A farewell to my father

There has never been a closer bond as the one between me and my father. A real daddy’s girl, he was the older, male version of me, born on the same day, and slave to the same cursed disease.

But it meant that he knew me better than anyone else – he always knew what I was thinking, and how I was feeling, without me having to say it. Because he had thought, and felt the same way. He knew me better than I know myself. And I hated admitting it, but he was always right.

Dad, I’m sorry I didn’t listen to you enough. You were CONSTANTLY trying to give me advice. Always with me, at my side, and as engaged in my life as I was, even if only over the phone.

My father had an amazing way of getting right to the crux – be it the humanity or the humour – of situations most of us wouldn’t even notice. Virginia Woolf’s approach to fiction won her a firm place on his bookshelf:

“Examine for a moment an ordinary mind on an ordinary day. The mind receives a myriad impressions – trivial, fantastic, evanescent, or engraved with the sharpness of steel. From all sides they come, an incessant shower of innumerable atoms; and as the fall, as they shape themselves into the life of Monday or Tuesday, the accent falls differently from of old.”
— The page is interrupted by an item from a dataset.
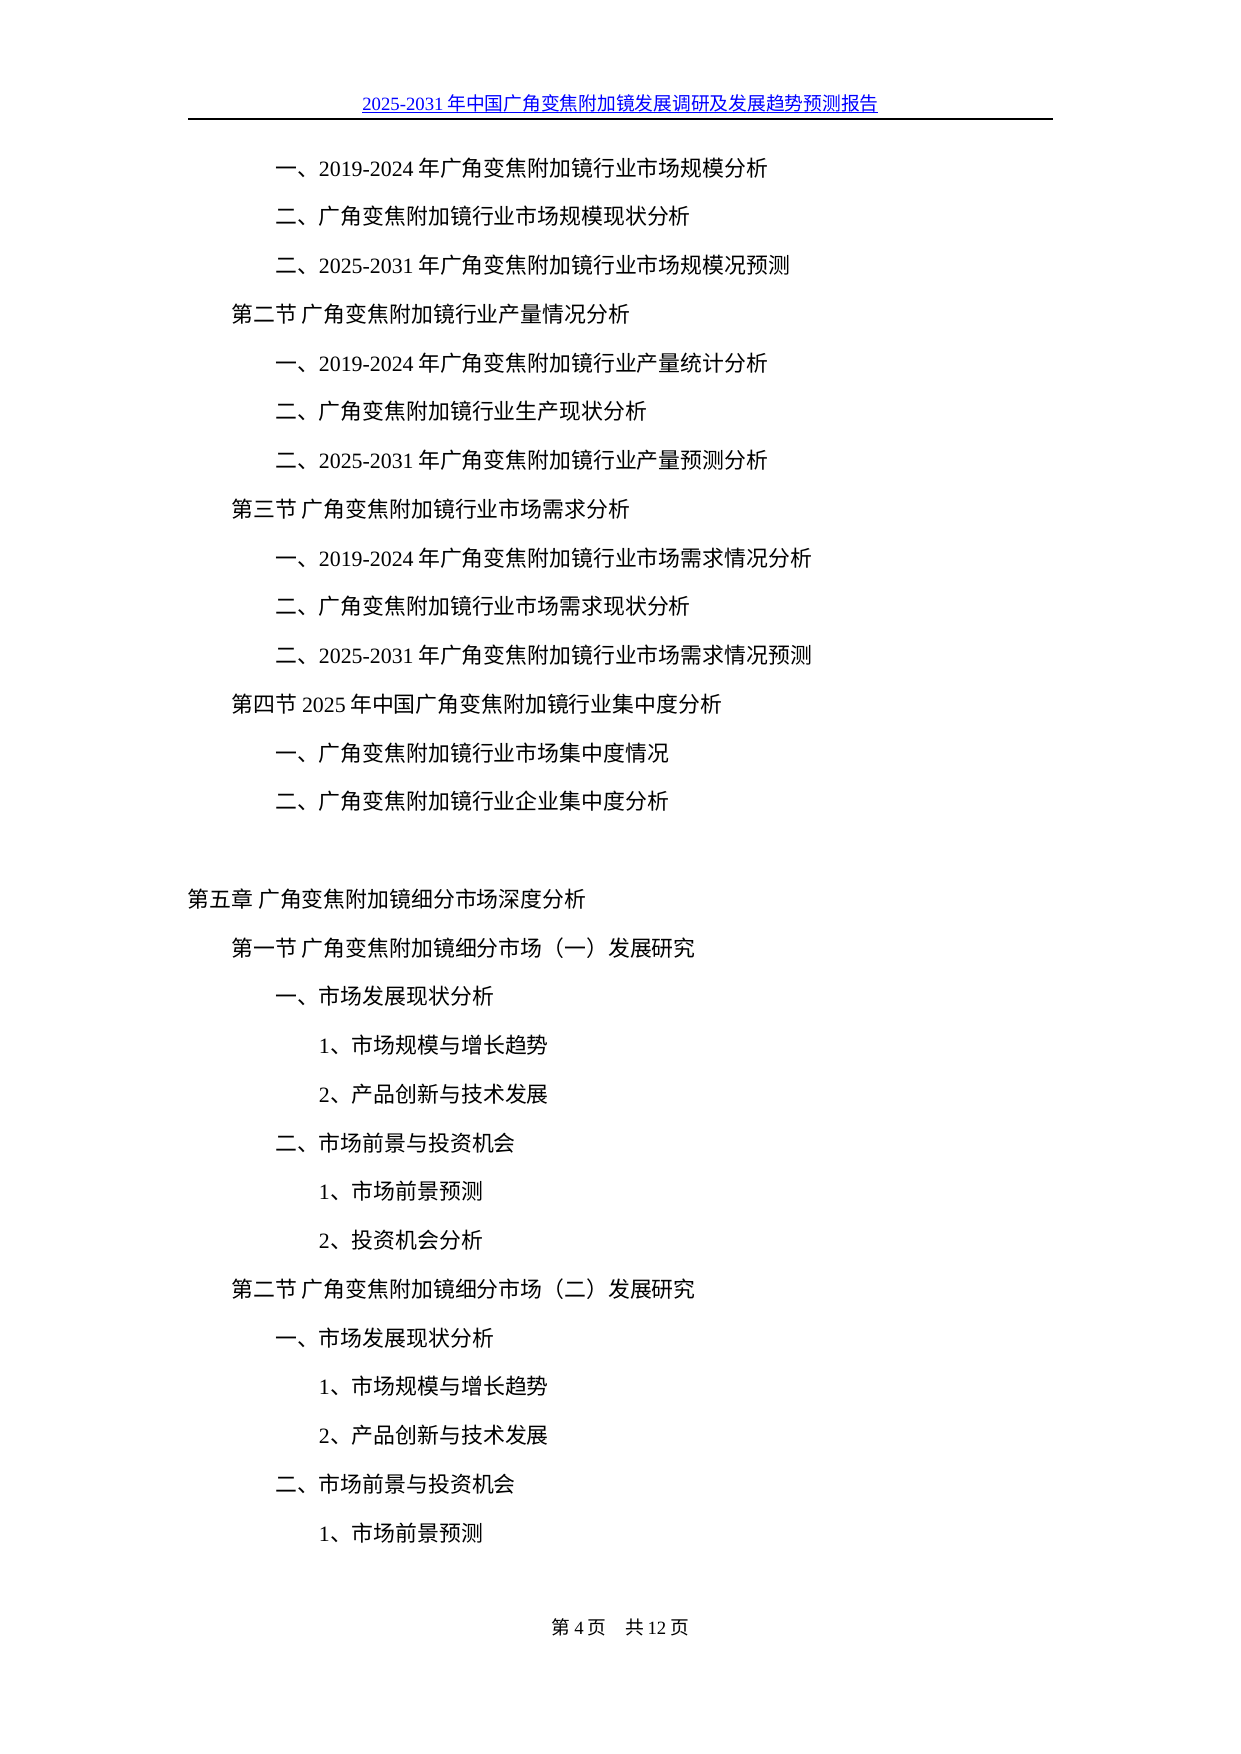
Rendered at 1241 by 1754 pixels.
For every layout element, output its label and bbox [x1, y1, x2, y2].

text [187, 150, 1053, 1548]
I think one of the things that made my father so interesting was that fact that he was interested – in life, and those he loved. My father’s video tape collection – a collection that extends well beyond a few thousand video tapes, ranging from the latest teen flicks he’d recording for me growing up to the classics, obscure foreign films, bits and pieces of the news for James, our journalist friend, dog stuff for my mother, and hours and hours of me just, growing up. Footage shot as if for national geographic, documenting a new and unfamiliar species – the teenage female.

In the late 90’s I was just starting to discover raves, and one night my father decided to join us. As the sun came up the next morning, he was still shuffling around on the dance floor. Of course I later found out that he’d taken an ecstasy tablet – he wanted the whole experience.

My father taught me almost everything I know about advertising. I remember many a frantic phone call during my first few months on the job: “Dad! Quick! How do you write a radio ad?”. And not once did he let me down.

Daddy, I can’t tell you how much I regret not spending enough time with you over the last few months. I thought we’d still have years to spend together. But I’m so grateful for all the time we did have…

When I think back over the last 30 years, I’m overwhelmed – there are so many memories! Hours spent sitting on my bedroom floor playing with Barbies and My Little Pony (he was always Apple Jack). Messing around in the darkroom. Watching ridiculously inappropriate movies. Making green custard, just to irritate my grandmother. And the way he so coolly escorted a blushing 11 year old me to my first ever beach party, and made us fit right in. Not many fathers could have pulled that off. But coolness was never something mine was lacking in…

Having grown up without a father, the young Steve modeled himself on his hero – James Dean, with whom he bore a striking resemblance – very serious; curious, yet aloof. And always with a book.

His curiosity didn’t wane over the years. My father read his way through an intimidating range of authors, on an equally wide range of subjects, from textbooks and medical journals to film scripts and Vanity Fair. His intellect, together with his unique brand of cynicism, bordering on distrust, and his dry, even dark sense of humour made for valuable contributions to any conversation. But it also had its down side.

John Updike, another of his favourite authors, best describes what I imagine it might sometimes have felt like to be my father:

“To be human is to be in the tense condition of a death- foreseeing, consciously libidinous animal. No other earthly creature suffers such a capacity for thought, such a complexity of envisioned but frustrated possibilities, such a troubling ability to question the tribal and biological imperatives. ”

Over the last few years, dad got weaker. His emphysema progressed until he was put onto 24 hour Oxygen, which left him unable to do the things he’d always done – the things we all take for granted. And though he was not in pain, he was bored, and boredom, to a mind as active and willful as his, was probably worse.

As Updike puts it: “It seems to me that once you begin a certain gesture it’s fatal not to go through with it.”

My father lived fast. And he left the world as swiftly as he made his way through it. But the impression he made on so many people will not easily be forgotten. And I can’t help but feel that a personality as great as my father’s, a heart as big as his, couldn’t possibly just disappear, and that he must be somewhere, watching us.

Dad, I know you didn’t believe in spirits, and life after death. But I really I hope it’s the one thing you were wrong about.

A final thought, again best expressed by Updike:

“The refusal to rest content, the willingness to risk excess on behalf of one’s obsessions, is what distinguishes artists from entertainers, and what makes some artists adventurers on behalf of us all.”

Daddeo, I hope your next adventure is just beginning. You were, and always will be, my hero. To borrow your words: Thank you for being. And for being you. And for all the joy you’ve given me.